El Niño que nos trae Nuestra Señora de la Eucaristía entre
sus brazos, tiene unos dos o tres años. Como todo niño, comenzó su existencia
terrena en el útero de María, como un cigoto, es decir, como una célula
fecundada, tal como sucede en los embarazos humanos. Sin embargo, la
particularidad de su concepción, es que los cromosomas y genes pertenecientes
al padre, no fueron aportados por hombre alguno, sino que fueron creados de la
nada, por la omnipotencia divina, para poder así completar su carga genética. La
razón es que el Niño que nos trae la Virgen, no es como un niño humano más,
sino que es Dios Hijo encarnado, esto es, unido personalmente –hipostáticamente-
a una naturaleza humana.
Esto significa que el Niño tiene dos naturalezas, una
divina, que le pertenece por ser el Hijo de Dios, es decir, la Segunda Persona
de la Trinidad, y una humana, por haber sido creada esta naturaleza en el
momento de su concepción, sin que ninguna de ambas naturalezas esté mezclada
con la otra, ni se confundan la una con la otra. Desde el momento de la
concepción, el Niño tenía conciencia de ser Él Dios Hijo, y esa es la razón por
la que se lo llama “Niño Dios”, porque es Dios Hijo que se une a una naturaleza
humana y viene a nosotros como un Niño, sin dejar de ser Dios.
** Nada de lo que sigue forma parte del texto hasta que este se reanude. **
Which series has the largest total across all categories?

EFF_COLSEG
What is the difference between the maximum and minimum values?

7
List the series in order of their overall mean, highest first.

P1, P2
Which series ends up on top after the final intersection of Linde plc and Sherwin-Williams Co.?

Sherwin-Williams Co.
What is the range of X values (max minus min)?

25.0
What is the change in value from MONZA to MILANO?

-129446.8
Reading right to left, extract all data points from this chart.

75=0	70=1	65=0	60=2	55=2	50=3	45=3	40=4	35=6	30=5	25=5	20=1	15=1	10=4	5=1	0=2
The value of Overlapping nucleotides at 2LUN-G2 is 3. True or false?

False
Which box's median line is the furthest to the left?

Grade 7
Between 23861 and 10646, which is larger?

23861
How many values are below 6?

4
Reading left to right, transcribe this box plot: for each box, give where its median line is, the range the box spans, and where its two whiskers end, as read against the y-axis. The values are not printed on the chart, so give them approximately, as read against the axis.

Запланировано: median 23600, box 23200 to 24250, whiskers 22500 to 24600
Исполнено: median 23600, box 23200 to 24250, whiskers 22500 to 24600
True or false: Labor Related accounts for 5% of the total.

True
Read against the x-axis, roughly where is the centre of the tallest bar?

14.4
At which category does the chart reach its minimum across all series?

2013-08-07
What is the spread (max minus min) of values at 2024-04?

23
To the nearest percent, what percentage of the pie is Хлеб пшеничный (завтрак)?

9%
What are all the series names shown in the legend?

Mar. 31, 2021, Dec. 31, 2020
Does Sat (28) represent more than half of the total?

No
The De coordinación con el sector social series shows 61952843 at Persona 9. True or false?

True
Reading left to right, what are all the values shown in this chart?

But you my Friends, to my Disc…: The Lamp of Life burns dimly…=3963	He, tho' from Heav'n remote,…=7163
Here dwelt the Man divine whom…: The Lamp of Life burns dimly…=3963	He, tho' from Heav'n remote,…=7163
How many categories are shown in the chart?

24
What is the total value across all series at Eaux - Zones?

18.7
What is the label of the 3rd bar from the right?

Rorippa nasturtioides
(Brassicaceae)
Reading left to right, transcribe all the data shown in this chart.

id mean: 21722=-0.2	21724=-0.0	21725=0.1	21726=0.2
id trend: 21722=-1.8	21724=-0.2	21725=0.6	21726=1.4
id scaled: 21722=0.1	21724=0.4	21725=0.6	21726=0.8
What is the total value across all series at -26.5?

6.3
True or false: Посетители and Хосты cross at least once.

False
En la imagen de Nuestra Señora de la Eucaristía, el Niño,
como dijimos, tiene unos dos o tres años, y esto significa dos cosas: por un
lado, que si Dios viene como un cigoto, como un embrión, como un niño pequeño,
es para que no tengamos excusas en acercarnos a Él, ya que no viene en el
esplendor de su gloria, sino, precisamente, como un Niño pequeño, y nadie tiene
temor de acercarse a un niño pequeño. El otro significado tiene relación con la
Virgen: como Madre de Dios, la Virgen sostiene entre sus brazos a Dios hecho
Niño, lo cual significa que sus brazos son fuertes, tan fuertes como para
sostener y estrechar, contra su Corazón a un Dios. Y si la Virgen hace esto con
el Niño Dios, también lo hará con nosotros, que somos sus hijos adoptivos y
que, para entrar en el Reino de los cielos, debemos ser “como niños”, con la
inocencia y la pureza de la niñez, que solo la obtenemos por la gracia
santificante. Entonces, tenemos que pedirle a la Virgen de la Eucaristía la
gracia de querer ser como niños espiritualmente –lo cual no significa ser
infantiles-, para que Ella nos lleve entre sus brazos, nos estreche contra su
Inmaculado Corazón, y nos conduzca al Reino de Dios. Y para ser como niños espiritualmente, tenemos que recibir la gracia y la gracia la recibimos por los Sacramentos, principalmente la Confesión sacramental y la Eucaristía.
Nuestra Señora de la Eucaristía nos enseña que, así como un
niño pequeño, que acaba de golpearse y a causa del golpe comienza a llorar y a
buscar el consuelo de su madre, así también debemos hacer nosotros, cuando nos
suceda alguna tribulación: acudir, como niños pequeños, a los brazos de Nuestra
Madre del cielo y Ella, con todo su amor materno, nos llevará entre sus brazos,
nos estrechará contra su Inmaculado Corazón y nos hará conocer a su Hijo, el
Niño Dios, que trae uvas en sus pequeñas manos. Nuestra Señora de la Eucaristía nos trae a Dios, que viene como un Niño que nos convida uvas, para que sepamos que Dios nos ama y que siempre podemos y debemos confiar en Él.